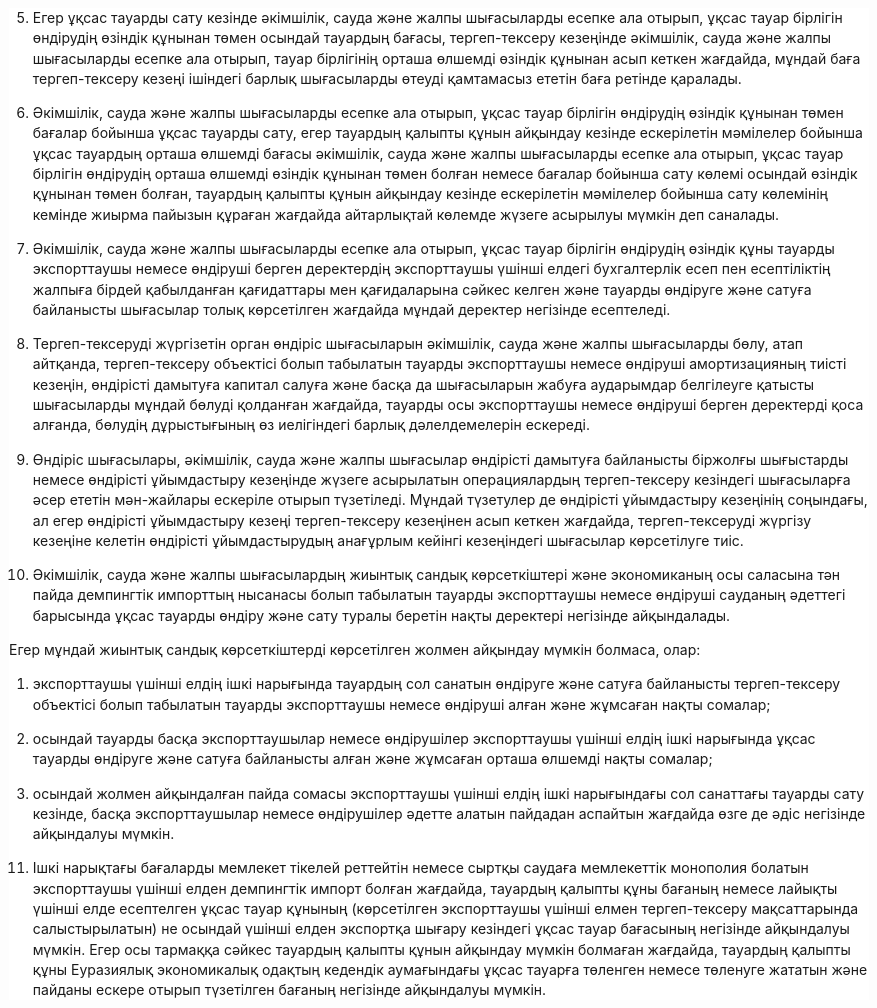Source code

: 5. Егер ұқсас тауарды сату кезінде әкімшілік, сауда және жалпы шығасыларды есепке ала отырып, ұқсас тауар бірлігін өндірудің өзіндік құнынан төмен осындай тауардың бағасы, тергеп-тексеру кезеңінде әкімшілік, сауда және жалпы шығасыларды есепке ала отырып, тауар бірлігінің орташа өлшемді өзіндік құнынан асып кеткен жағдайда, мұндай баға тергеп-тексеру кезеңі ішіндегі барлық шығасыларды өтеуді қамтамасыз ететін баға ретінде қаралады.

6. Әкімшілік, сауда және жалпы шығасыларды есепке ала отырып, ұқсас тауар бірлігін өндірудің өзіндік құнынан төмен бағалар бойынша ұқсас тауарды сату, егер тауардың қалыпты құнын айқындау кезінде ескерілетін мәмілелер бойынша ұқсас тауардың орташа өлшемді бағасы әкімшілік, сауда және жалпы шығасыларды есепке ала отырып, ұқсас тауар бірлігін өндірудің орташа өлшемді өзіндік құнынан төмен болған немесе бағалар бойынша сату көлемі осындай өзіндік құнынан төмен болған, тауардың қалыпты құнын айқындау кезінде ескерілетін мәмілелер бойынша сату көлемінің кемінде жиырма пайызын құраған жағдайда айтарлықтай көлемде жүзеге асырылуы мүмкін деп саналады.

7. Әкімшілік, сауда және жалпы шығасыларды есепке ала отырып, ұқсас тауар бірлігін өндірудің өзіндік құны тауарды экспорттаушы немесе өндіруші берген деректердің экспорттаушы үшінші елдегі бухгалтерлік есеп пен есептіліктің жалпыға бірдей қабылданған қағидаттары мен қағидаларына сәйкес келген және тауарды өндіруге және сатуға байланысты шығасылар толық көрсетілген жағдайда мұндай деректер негізінде есептеледі.

8. Тергеп-тексеруді жүргізетін орган өндіріс шығасыларын әкімшілік, сауда және жалпы шығасыларды бөлу, атап айтқанда, тергеп-тексеру объектісі болып табылатын тауарды экспорттаушы немесе өндіруші амортизацияның тиісті кезеңін, өндірісті дамытуға капитал салуға және басқа да шығасыларын жабуға аударымдар белгілеуге қатысты шығасыларды мұндай бөлуді қолданған жағдайда, тауарды осы экспорттаушы немесе өндіруші берген деректерді қоса алғанда, бөлудің дұрыстығының өз иелігіндегі барлық дәлелдемелерін ескереді.

9. Өндіріс шығасылары, әкімшілік, сауда және жалпы шығасылар өндірісті дамытуға байланысты біржолғы шығыстарды немесе өндірісті ұйымдастыру кезеңінде жүзеге асырылатын операциялардың тергеп-тексеру кезіндегі шығасыларға әсер ететін мән-жайлары ескеріле отырып түзетіледі. Мұндай түзетулер де өндірісті ұйымдастыру кезеңінің соңындағы, ал егер өндірісті ұйымдастыру кезеңі тергеп-тексеру кезеңінен асып кеткен жағдайда, тергеп-тексеруді жүргізу кезеңіне келетін өндірісті ұйымдастырудың анағұрлым кейінгі кезеңіндегі шығасылар көрсетілуге тиіс.

10. Әкімшілік, сауда және жалпы шығасылардың жиынтық сандық көрсеткіштері және экономиканың осы саласына тән пайда демпингтік импорттың нысанасы болып табылатын тауарды экспорттаушы немесе өндіруші сауданың әдеттегі барысында ұқсас тауарды өндіру және сату туралы беретін нақты деректері негізінде айқындалады.

Егер мұндай жиынтық сандық көрсеткіштерді көрсетілген жолмен айқындау мүмкін болмаса, олар:

1) экспорттаушы үшінші елдің ішкі нарығында тауардың сол санатын өндіруге және сатуға байланысты тергеп-тексеру объектісі болып табылатын тауарды экспорттаушы немесе өндіруші алған және жұмсаған нақты сомалар;

2) осындай тауарды басқа экспорттаушылар немесе өндірушілер экспорттаушы үшінші елдің ішкі нарығында ұқсас тауарды өндіруге және сатуға байланысты алған және жұмсаған орташа өлшемді нақты сомалар;

3) осындай жолмен айқындалған пайда сомасы экспорттаушы үшінші елдің ішкі нарығындағы сол санаттағы тауарды сату кезінде, басқа экспорттаушылар немесе өндірушілер әдетте алатын пайдадан аспайтын жағдайда өзге де әдіс негізінде айқындалуы мүмкін.

11. Ішкі нарықтағы бағаларды мемлекет тікелей реттейтін немесе сыртқы саудаға мемлекеттік монополия болатын экспорттаушы үшінші елден демпингтік импорт болған жағдайда, тауардың қалыпты құны бағаның немесе лайықты үшінші елде есептелген ұқсас тауар құнының (көрсетілген экспорттаушы үшінші елмен тергеп-тексеру мақсаттарында салыстырылатын) не осындай үшінші елден экспортқа шығару кезіндегі ұқсас тауар бағасының негізінде айқындалуы мүмкін. Егер осы тармаққа сәйкес тауардың қалыпты құнын айқындау мүмкін болмаған жағдайда, тауардың қалыпты құны Еуразиялық экономикалық одақтың кедендік аумағындағы ұқсас тауарға төленген немесе төленуге жататын және пайданы ескере отырып түзетілген бағаның негізінде айқындалуы мүмкін.
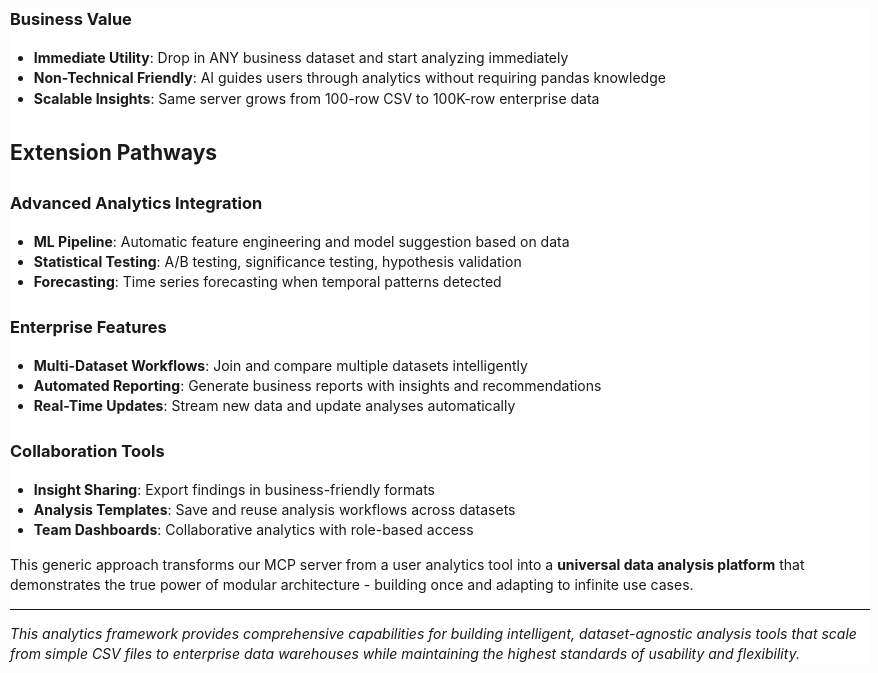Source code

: ### Business Value
- **Immediate Utility**: Drop in ANY business dataset and start analyzing immediately
- **Non-Technical Friendly**: AI guides users through analytics without requiring pandas knowledge
- **Scalable Insights**: Same server grows from 100-row CSV to 100K-row enterprise data

## Extension Pathways

### Advanced Analytics Integration
- **ML Pipeline**: Automatic feature engineering and model suggestion based on data
- **Statistical Testing**: A/B testing, significance testing, hypothesis validation
- **Forecasting**: Time series forecasting when temporal patterns detected

### Enterprise Features
- **Multi-Dataset Workflows**: Join and compare multiple datasets intelligently
- **Automated Reporting**: Generate business reports with insights and recommendations
- **Real-Time Updates**: Stream new data and update analyses automatically

### Collaboration Tools
- **Insight Sharing**: Export findings in business-friendly formats
- **Analysis Templates**: Save and reuse analysis workflows across datasets
- **Team Dashboards**: Collaborative analytics with role-based access

This generic approach transforms our MCP server from a user analytics tool into a **universal data analysis platform** that demonstrates the true power of modular architecture - building once and adapting to infinite use cases.

---

*This analytics framework provides comprehensive capabilities for building intelligent, dataset-agnostic analysis tools that scale from simple CSV files to enterprise data warehouses while maintaining the highest standards of usability and flexibility.*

• • • •

Work order:
To answer, state the number of lines in the records holding the string "елдің", and leave out everything else.

Worked solution:
3